If the OAVs of the RSCs and ammonia detected in strawberry aroma profiles are examined, their values from decayed strawberry samples (SRD-6 and 9) generally had very low OAV (below 1). Only methanethiol had high OAVs above 10 in SRD-0 and SRD-1 (OAV = 14.9 (SRD-0) and 64.6 (SRD-1)] compared with other RSCs or ammonia. However, if these results are compared with ΣOAV (all) of all hydrocarbons in fresh strawberry samples (SRD-0 and 1), the RP value of methane thiol were as low as 0.13% (SRD-0) and 1.04% (SRD-1). As a result, it is reasonable to infer that the volatile hydrocarbons should represent the odor/fragrance characteristics of strawberry most effectively.

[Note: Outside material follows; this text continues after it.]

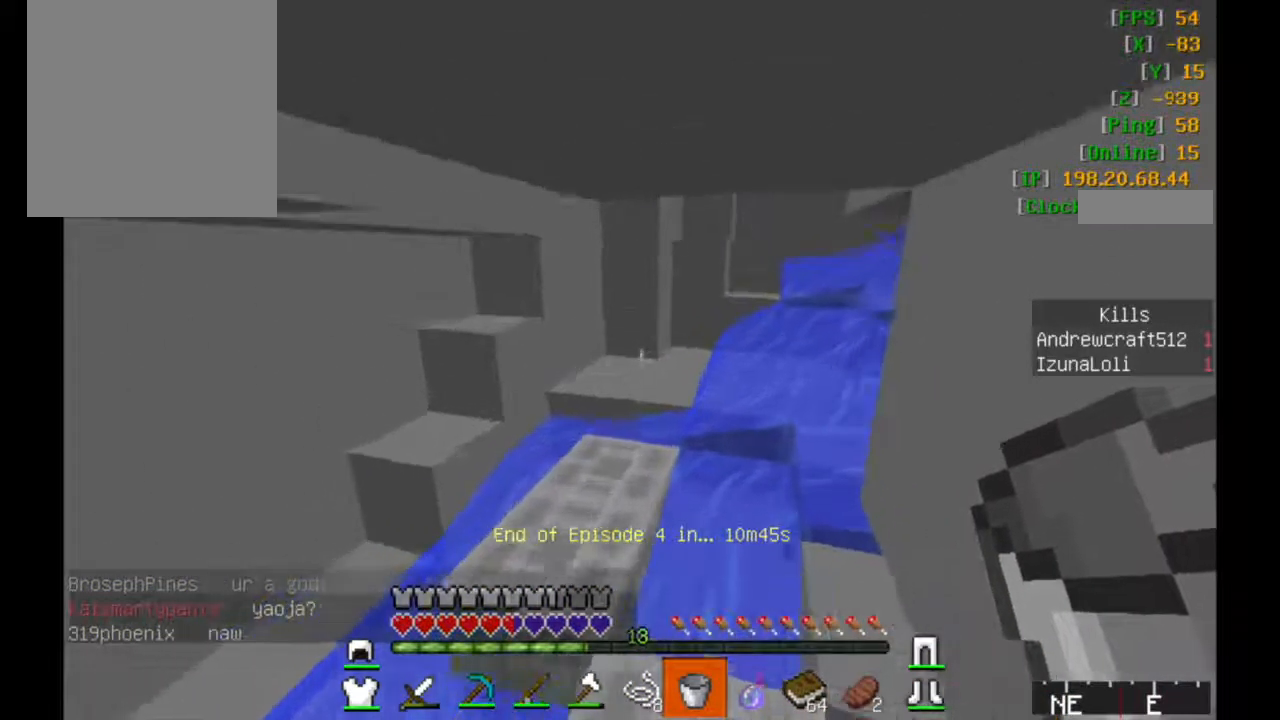
{"keys": ["w"], "mouse": [], "events": []}
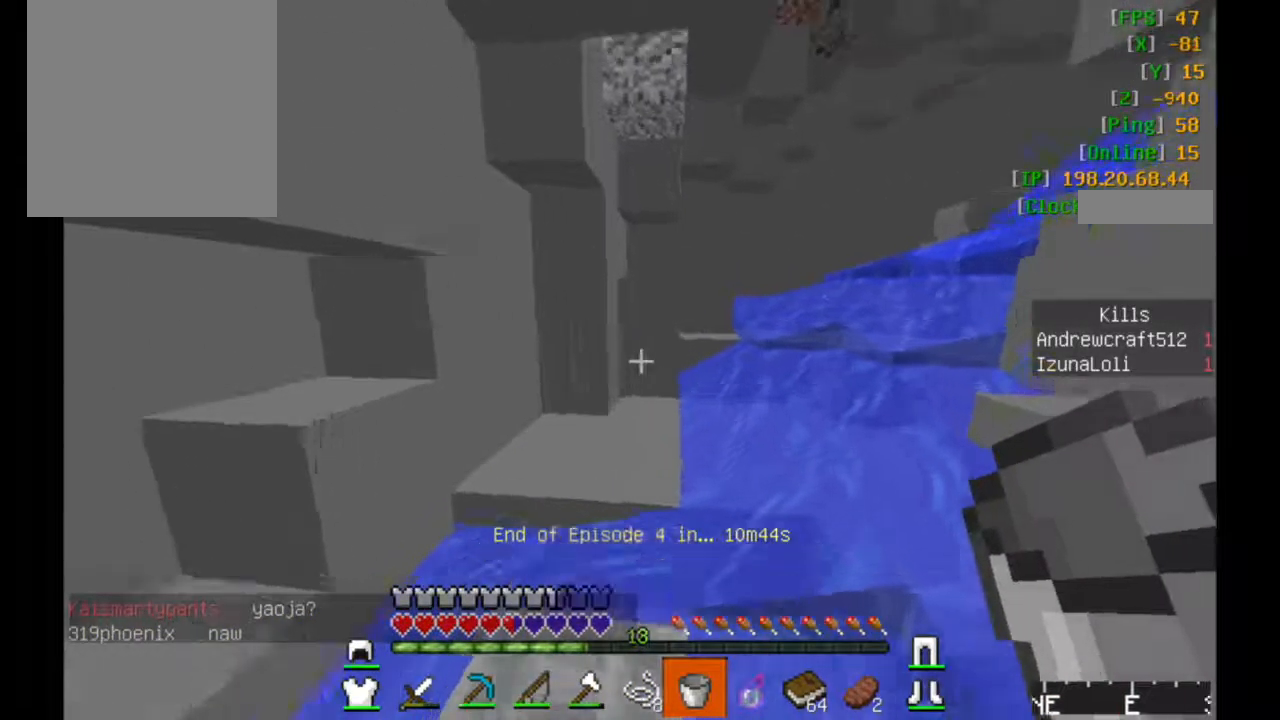
{"keys": ["w"], "mouse": [], "events": []}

3.4. Comparison between Odor Activity Value (OAV) and Dilution-to-Threshold Ratio

In this section, the TD-GC-MS odor profiles were compared between fresh and decaying strawberries. The results were then evaluated to assess the relationship between the classes of volatile components and their odor intensity. To estimate the key volatiles which dominate the strawberry scent, the odor strengths (OAV) were examined against the relative (mass) composition. Evaluation of our data indicated that the use of ΣOAV was useful to assess the actual occurrence of fragrance/odor from strawberry samples. As another means to explore the odor intensities of strawberry samples, we estimated the dilution-to-threshold (D/T) ratio derived experimentally based on air dilution sensory (ADS) test [20]. The D/T ratio is commonly used as a tool to measure the level of dilution by which the odor threshold is recognized [20]. As the D/T ratio of strawberry samples was measured concurrently with the analysis of their chemical composition, the ΣOAV values at each SRD interval can also be evaluated in relation to the D/T ratio.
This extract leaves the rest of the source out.